**STATED EXERCISE 1**
Format every line of the listing below as a JSON list of strings, one string per line, skipping blank lines and leaving out the pictures.
^^^^^^^^^^^^^^^^
As further described in our prior LawFlash, the proposed regulations also establish technical storage requirements and associated reporting and captured carbon volume storage certification requirements that employ existing standards of other regulatory agencies (EPA) or accepted standards adopted by the nongovernmental organization, International Organization for Standardization (ISO). The proposed regulations do not, however, require public disclosure of storage information beyond that already required by other regulatory agencies. The preamble to the proposed regulations explain that the government declined to require public disclosure particularly given that there is no statutory requirement in Section 45Q for taxpayers, federal agencies, or industry groups to publicly display this information or otherwise make it available. Separately, the proposed regulations provide rules for quantifying, certifying, and reporting captured qualified carbon oxide subject to Utilization, which report is subject to the approval of the IRS in consultation with the Department of Energy and the EPA.

Disposal, Injection, or Utilization by Contract – Contract Requirements and Election to Pass Through Section 45Q Credit

A carbon capture equipment owner may either individually carry out the Disposal, Injection, or Utilization or contract with another person or multiple other persons to carry out these activities. The proposed regulations provide a framework for the form of and certain requirements for these contracts, as well as associated annual reporting requirements. Each contract must be a binding written contract (meaning that it is enforceable under state law and does not limit damages to a specified amount), include “commercially reasonable terms and provide for enforcement of the party’s obligation to perform the [Disposal, Injection or Utilization],” and require the parties to comply with applicable eligibility, documentation, reporting and certification requirements under the proposed regulations, including with respect to a recapture event. Beyond these certain requirements, the proposed regulations are intended to provide parties broad flexibility in their agreements. Accordingly, the proposed regulations include a list of commercial provisions that may but are not required to be included in a contract, such as information regarding quantifying the amount of carbon oxide to be captured and contract enforcement and indemnity (including liquidated damages) provisions.
^^^^^^^^^^^^^^^^
**STATED EXERCISE 2**
In the Section 45Q passage, what makes a contract a binding written contract?

**MATERIAL FOR THIS EXERCISE**
^^^^^^^^^^^^^^^^
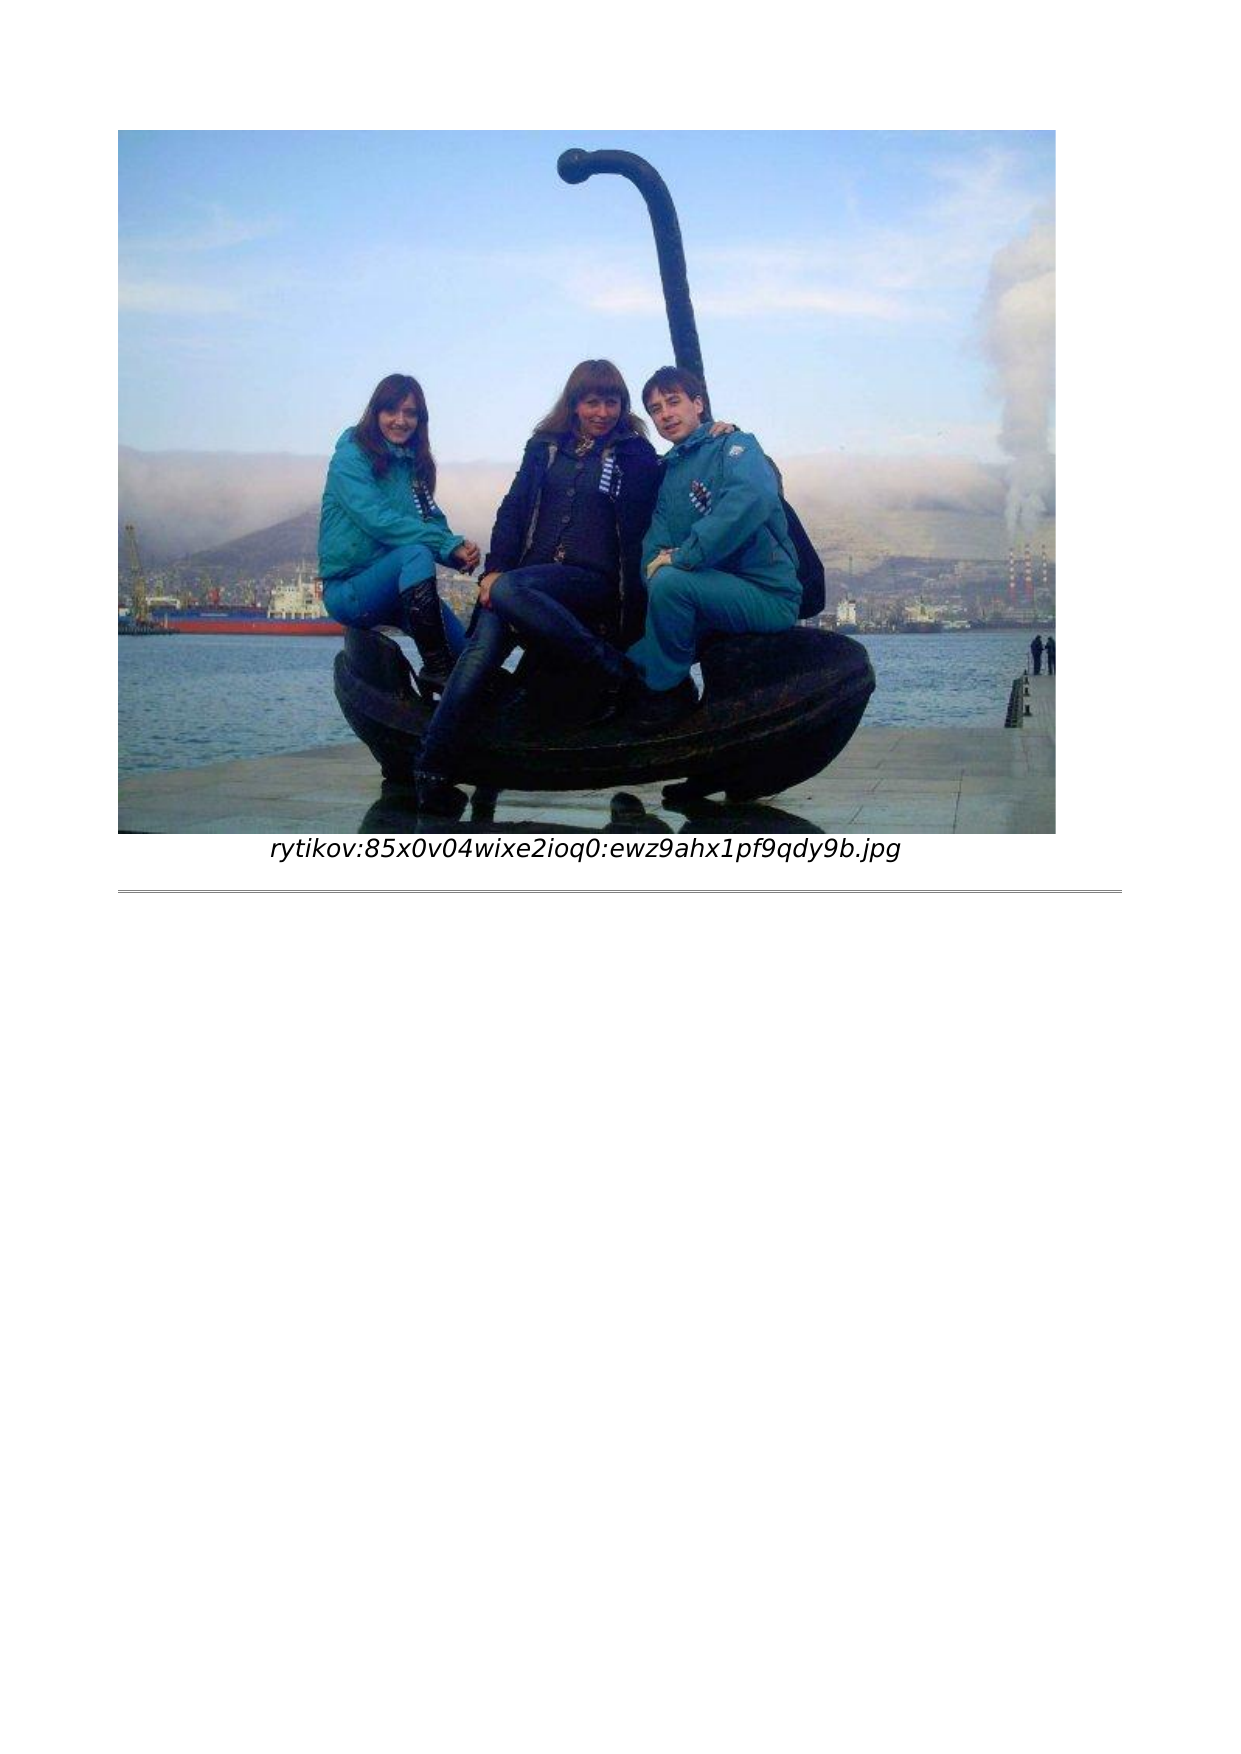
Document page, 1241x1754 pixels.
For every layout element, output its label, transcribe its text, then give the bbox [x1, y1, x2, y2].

picture [118, 130, 1056, 834]
text rytikov:85x0v04wixe2ioq0:ewz9ahx1pf9qdy9b.jpg [118, 834, 1056, 863]
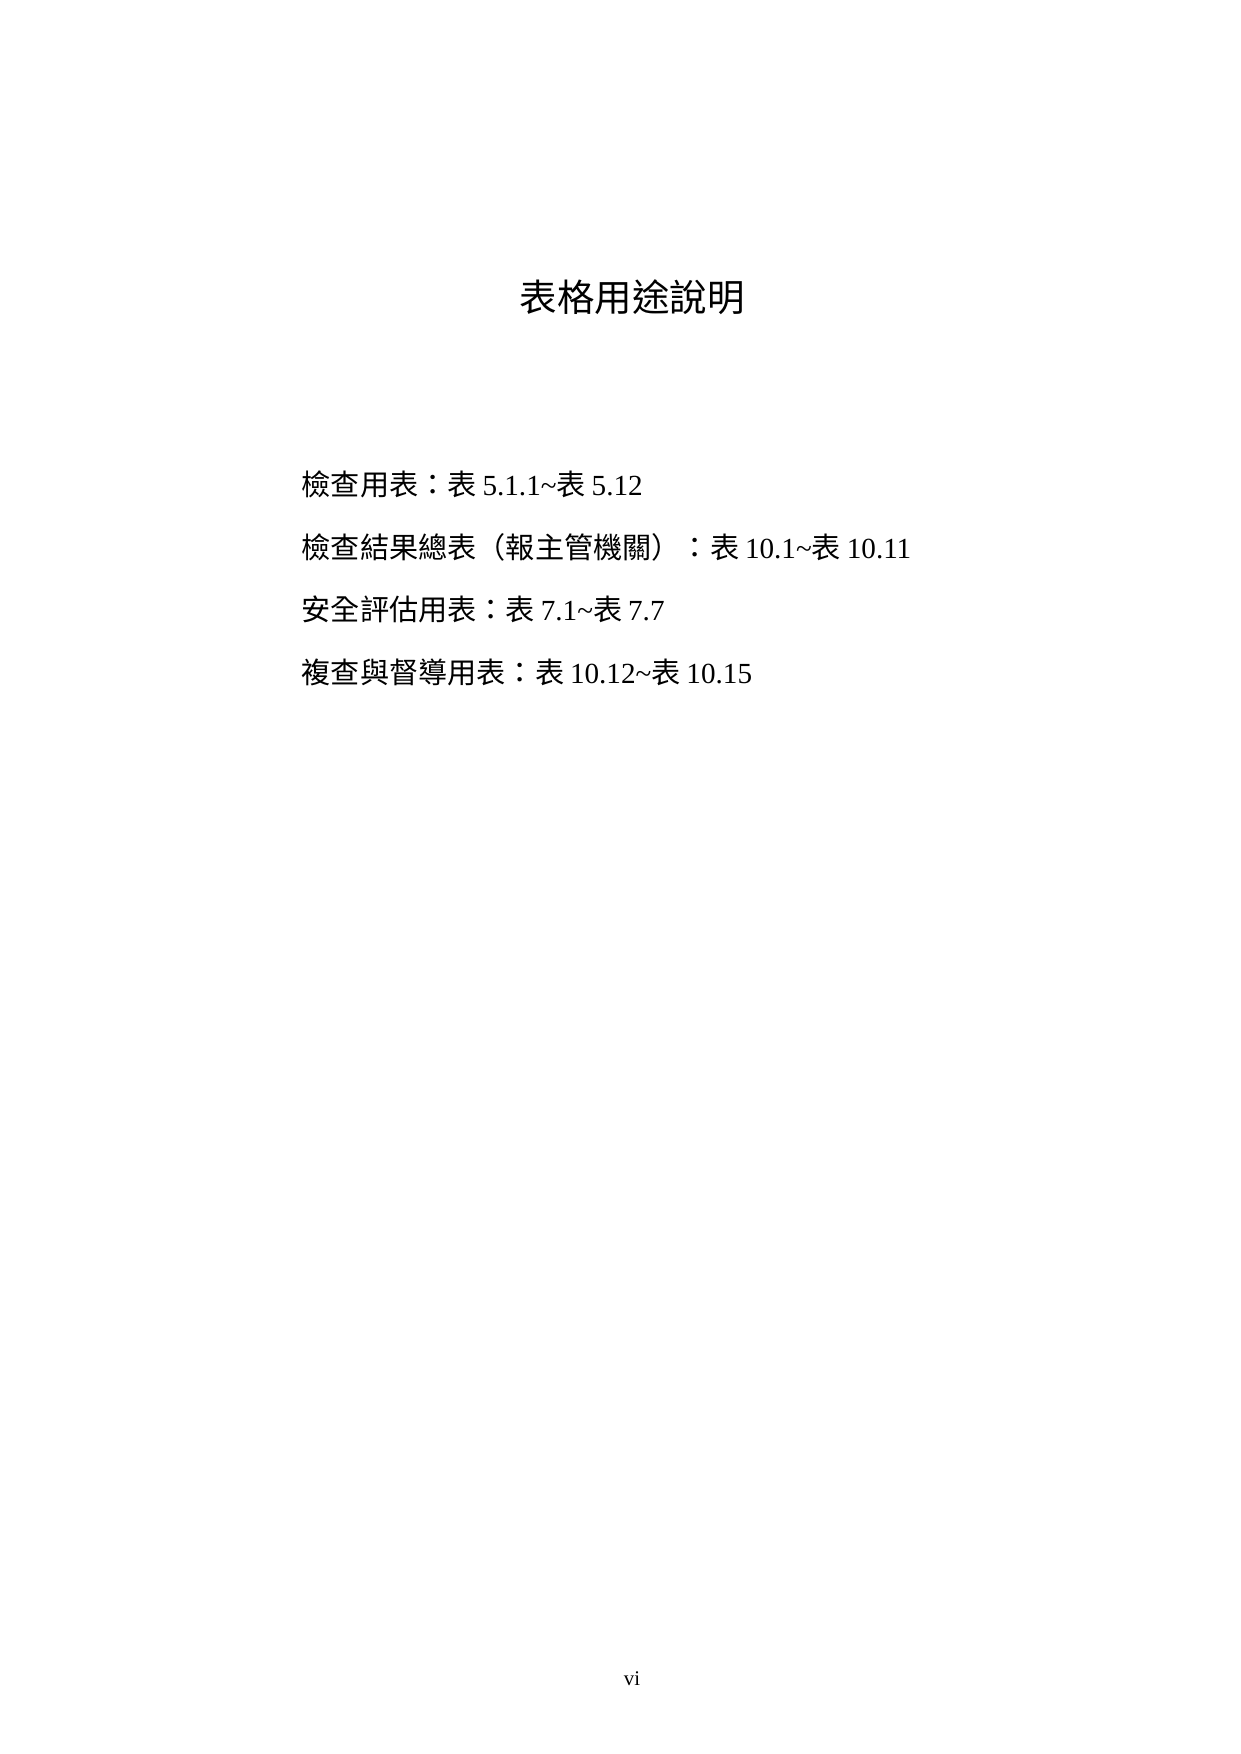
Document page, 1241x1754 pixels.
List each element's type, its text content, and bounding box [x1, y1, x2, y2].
^^^^^^^^^^^^^^^^
**EXERCISE ANSWER 1**
[
  "Document page, 1241x1754 pixels.",
  "For every layout element, output its label, transcribe its text, then give the bbox [x1, y1, x2, y2].",
  "picture [118, 130, 1056, 834]",
  "text rytikov:85x0v04wixe2ioq0:ewz9ahx1pf9qdy9b.jpg [118, 834, 1056, 863]",
  "Document page, 1241x1754 pixels.",
  "List each element's type, its text content, and bounding box [x1, y1, x2, y2]."
]

**EXERCISE ANSWER 2**
It is enforceable under state law and does not limit damages to a specified amount.